Bare Bones by Sara Wright

In the pure white sun dream
I wore a necklace –
 bearstone and bone.
For months
meaning
eluded me,
but feeling
 erupted
from within-
 a volcano
was burning
somewhere
beyond me –
destructive fires,
my body knew.
And beyond that
stones and bones.

 Extremes freeze authenticity.

Why is it
that I cannot
hold onto Dark
the way others do?
I keep shedding Shades
like outworn skins –
“Let them go” I pray,
missing the point completely.
An error bordering
 on personal stupidity –
Sometimes
Shadow
casts a shroud
to create clarity.
Instead of berating
myself, I need
to look to others
to uncover
what’s hidden
in them.
I own my flaws.
There are dark
rooms in everyone’s house –
not just my own.

 

Working notes:

As we move into the dark of the year I have an illumination about a dream I had at the height of the summer – a dream that was offering me truth about someone I considered a friend. It interests me that understanding didn’t “dawn” until now. We are close to All Hallows and the Feast of the Dead – a time to reflect on darkness and shadow. What comes to me is the necessity of not focusing exclusively on being account able. My tendency is to find fault with myself while failing to look at what others do. Maybe at this turning more women need to do the same?

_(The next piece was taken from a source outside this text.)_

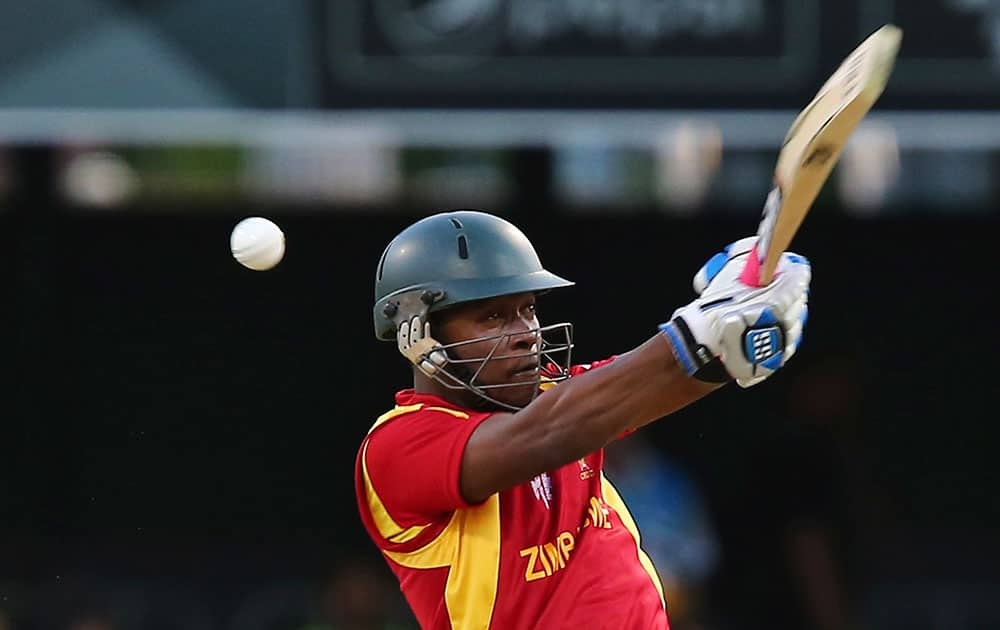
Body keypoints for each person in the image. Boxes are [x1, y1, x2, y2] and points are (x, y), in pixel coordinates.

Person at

Sara is a naturalist, ethologist ( a person who studies animals in their natural habitats) (former) Jungian Pattern Analyst, and a writer. She publishes her work regularly in a number of different venues and is presently living in Northern New Mexico.

  

 

Author: Sara Wright

I am a writer and naturalist who lives in a little log cabin by a brook with my two dogs and a ring necked dove named Lily B. I write a naturalist column for a local paper and also publish essays, poems and prose in a number of other publications.

3 thoughts on “Bare Bones by Sara Wright”

  1. “My tendency is to find fault with myself while failing to look at what others do.” I think it’s true that many (most?) women tend to find fault with themselves when there is friction–either personal or on a larger scale. The patriarchy has a way of shielding itself from accountability. Way past time for those who are not dominant (in a position of power) to stop taking up the slack. We really have no control over what others do, but we can respond wisely. More and more, I’m finding the wisest behavior is to distance oneself from those who behave in a patriarchal fashion.

    Liked by 2 people

    1. Delightful mood this morning, when I saw this bright headline…
      “A Record Number Of Women Will Serve In Congress
      (With Potentially More To Come)”

      The article also says — “With results still coming in, 98 women have won their House races as of early morning, up from the current 84. In addition, at least 13 women won Senate seats.”

      Liked by 1 person

  2. Esther – I am always shocked that patriarchy manages to distance it self from accountability – but the lack there of is a sign of these times too, I think.
    Personally I find being accountable for my ‘flaws’ sets me free so it’s not as if I want more shadows in my closet but I sure am tired of the lack of reciprocity when it comes to others… ugh.